KO Stock Finally Hits a Headwind Despite Good Earnings

And that overhang is indeed big, slowly creeping up on Coca Cola stock despite the fact that it’s up 13% since the end of last year. Indeed, it’s been creeping up on KO shares largely because KO stock has been forging ahead without really deserving it. Though a fine company with a forward-looking P/E of 23.3, Coca Cola stock is still vulnerable to a major pullback.

The good news is the bulls and bears have drawn a pretty clear line in the sand.

Well, This Is Different

Full disclosure: This look at the Coca Cola stock chart largely feeds on an analysis done by fellow InvestorPlace contributor Nicolas Chahine, posted on Wednesday morning. Though it superficially looks like I’ve come to the opposite conclusion, that’s not quite the case. Chahine’s call is a neutral-to-bullish one, and short-term at that. My look is only a potentially bearish one and longer-term.

It never hurts to explore all the possibilities.

The weekly chart of KO stock isn’t a tough one to interpret. It’s been guided higher by rising, parallel lines (red) that extend back to 2011. The latest bullish swing, however, was different in that it didn’t test the upper edge of that trading range. Rather, the rally only met the early-2016 peak (blue, dashed) near $47 before fading again. It’s the first time in a long time the stock has failed to test the upper edge of a long-term bullish zone.

Coca Cola (KO) Stock Chart
Click to Enlarge

Though the failure to reach the upper resistance line is seemingly minor, it’s not. All big trends start out as small ones, and this latest technical development in many ways is a red flag of changing sentiment.

The stock has survived worse. In fact, the support line that’s kept the stock moving higher since 2011 is likely to be tested sooner or later. However, the next test of the lower edge of the trading range may well turn out differently than the last few have, as it may not end with the same bullish reversal we’ve seen for several years now.

Small things can matter. You just have to be willing to see them, or at least acknowledge the possibility. Remember, Coca Cola just posted a pretty positive earnings report. The market responded with a fairly convincing selloff anyway.

A break below the 100-day moving average line (gray) at $45.54 could start the same rollback we’ve already seen unfurl several times since 2012.

Bottom Line for KO Stock

Don’t misread the message. Coca Cola is still a superior investment to PepsiCo, Inc. (NYSE:PEP), having gained North American market share last quarter while Pepsi saw its North American revenue fall for the first time in two years.

The Coca Cola stock dividend isn’t in jeopardy either.

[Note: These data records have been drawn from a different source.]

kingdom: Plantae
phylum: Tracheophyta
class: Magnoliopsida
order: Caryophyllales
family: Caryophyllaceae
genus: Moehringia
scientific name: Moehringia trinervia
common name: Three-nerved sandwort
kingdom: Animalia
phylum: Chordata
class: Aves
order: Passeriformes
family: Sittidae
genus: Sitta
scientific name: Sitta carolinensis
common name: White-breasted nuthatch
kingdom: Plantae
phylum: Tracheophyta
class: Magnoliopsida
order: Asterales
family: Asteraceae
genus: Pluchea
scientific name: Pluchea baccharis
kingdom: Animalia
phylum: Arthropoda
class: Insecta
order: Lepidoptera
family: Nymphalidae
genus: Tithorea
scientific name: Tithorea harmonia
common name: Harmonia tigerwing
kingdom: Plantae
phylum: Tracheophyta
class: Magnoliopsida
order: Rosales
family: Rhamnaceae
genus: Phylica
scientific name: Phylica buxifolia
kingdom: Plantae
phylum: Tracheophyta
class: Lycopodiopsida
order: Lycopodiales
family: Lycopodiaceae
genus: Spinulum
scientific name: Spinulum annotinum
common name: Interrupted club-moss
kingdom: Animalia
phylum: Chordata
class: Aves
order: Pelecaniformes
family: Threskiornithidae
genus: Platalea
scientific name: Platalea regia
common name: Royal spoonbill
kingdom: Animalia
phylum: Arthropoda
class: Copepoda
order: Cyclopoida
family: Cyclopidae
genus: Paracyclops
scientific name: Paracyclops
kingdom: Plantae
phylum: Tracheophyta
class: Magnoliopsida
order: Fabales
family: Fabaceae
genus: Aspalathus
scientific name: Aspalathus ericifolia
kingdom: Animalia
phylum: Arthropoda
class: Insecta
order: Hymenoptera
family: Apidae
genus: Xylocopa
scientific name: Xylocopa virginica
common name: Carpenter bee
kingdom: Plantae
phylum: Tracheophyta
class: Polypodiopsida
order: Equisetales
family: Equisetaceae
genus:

The ongoing shift away from sugary sodas toward healthier beverages that don’t command the same prices as soda doesn’t represent the end of the brand as we know it.

This message is still an important one though, underscoring the reality that sometimes a stock isn’t always a reflection of the underlying company’s results. Stocks can and do take on a life of their own, and this may be one of those times. Even if you’re a true long-term owner of KO stock, the potential pullback could hurt.

And if you’re not yet in a Coca Cola stock position, such a pullback is a big buying opportunity. The $37 level, as scary as that may seem, is the most plausible target should the pullback take hold.